Led by Eli Peli, O.D., professor of ophthalmology at Harvard Medical School and the Moakley Scholar in Aging Eye Research at the Schepens Eye Research Institute, the research team developed three kinds of new prisms designs, which are still in various phases of production, including:

  • Yoked Prisms in the Carrier Lens
    The peripheral prism is embedded into spectacles with prismatic power in the opposite direction, expanding the vision field up to 36 degrees and the scanning range by five degrees.
  • Bi-Part Double Fresnel Prism
    Peripheral prism glasses combine two Fresnel prism segments angled to each other. This design expands the vision field up to 43 degrees and the scanning range by 14 degrees.
  • Mirror-Based Periscopic Prism
    Multiple pairs of angled mirrors deflect the image from the blind side to the seeing side and expand the visual field more than 40 degrees, allowing a much wider scanning range into the blind side.
  • Prism power
    The new prism designs are an evolution of Dr.

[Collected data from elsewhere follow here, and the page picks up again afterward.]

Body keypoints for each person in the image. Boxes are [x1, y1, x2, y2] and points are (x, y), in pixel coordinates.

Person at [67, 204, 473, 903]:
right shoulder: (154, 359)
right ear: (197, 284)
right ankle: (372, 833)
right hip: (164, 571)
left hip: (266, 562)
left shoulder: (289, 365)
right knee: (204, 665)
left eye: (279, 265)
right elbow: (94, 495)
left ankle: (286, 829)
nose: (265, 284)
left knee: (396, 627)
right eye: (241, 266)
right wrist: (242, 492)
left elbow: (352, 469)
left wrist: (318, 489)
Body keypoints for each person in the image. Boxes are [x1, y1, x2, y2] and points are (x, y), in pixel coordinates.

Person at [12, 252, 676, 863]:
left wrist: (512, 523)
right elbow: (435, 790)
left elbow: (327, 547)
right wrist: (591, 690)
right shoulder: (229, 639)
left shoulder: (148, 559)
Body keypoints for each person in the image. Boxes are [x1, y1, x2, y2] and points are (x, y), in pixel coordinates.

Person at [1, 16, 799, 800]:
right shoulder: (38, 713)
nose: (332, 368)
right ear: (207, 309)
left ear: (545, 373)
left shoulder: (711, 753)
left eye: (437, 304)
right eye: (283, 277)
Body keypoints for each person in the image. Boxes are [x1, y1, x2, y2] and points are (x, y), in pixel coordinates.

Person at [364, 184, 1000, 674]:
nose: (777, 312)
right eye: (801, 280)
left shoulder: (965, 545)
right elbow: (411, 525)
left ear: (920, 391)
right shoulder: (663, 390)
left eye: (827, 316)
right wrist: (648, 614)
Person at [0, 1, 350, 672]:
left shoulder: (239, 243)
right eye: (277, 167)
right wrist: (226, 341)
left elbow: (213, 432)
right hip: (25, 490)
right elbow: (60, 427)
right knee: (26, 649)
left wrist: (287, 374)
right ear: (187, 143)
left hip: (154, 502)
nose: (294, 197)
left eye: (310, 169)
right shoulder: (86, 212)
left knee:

Peli's original design, which expanded patients' vision fields between 20 to 30 degrees and were first manufactured about a decade ago. Five years earlier, he had been at a vision conference where he challenged experts there to help him find a better treatment for patients with hemianopia.

"Unfortunately not one person came to discuss possible solutions," recalls Dr. Peli. "I came up with the basic design on the flight home."

He adds, "Over the years, we have increased the prism power and, thus, the size of the field expansion provided. It is extremely rewarding to fit these prisms and see the great impact they bring to the lives of many patients."

More options for patients and doctors of optometry

Even incremental progress can be meaningful for patients, say members of the AOA's New Technology Committee.

"Using prisms, in the fashion described in this article, is a new approach that appears to offer improved outcomes," says Dominick Maino, O.D., who practices in Chicago, Illinois, and is a professor of pediatrics/binocular vision at the Illinois Eye Institute/Illinois College of Optometry. "Doctors of optometry and patients now have more options to choose from to improve the ability of patients to interact with the world around them.

Doctors who practice low-vision rehabilitation will be particularly interested in these developments, says Geoffrey Goodfellow, O.D., professor of pediatrics/binocular vision at the Illinois Eye Institute/Illinois College of Optometry.

"What makes the new spectacles different is they are also including prisms in the carrier lens in the opposite direction, which allows the two strips of embedded prisms to now be higher power than before," Dr. Goodfellow says. "This allows the prisms to shift the object even farther than before, which will allow the patient to perceive more objects in his or her blind field."

He adds, "Manipulating the variables of traditional prism application for a novel purpose is quite creative. Using traditional prisms in a new and different way is an exciting yet cost-effective way to help patients."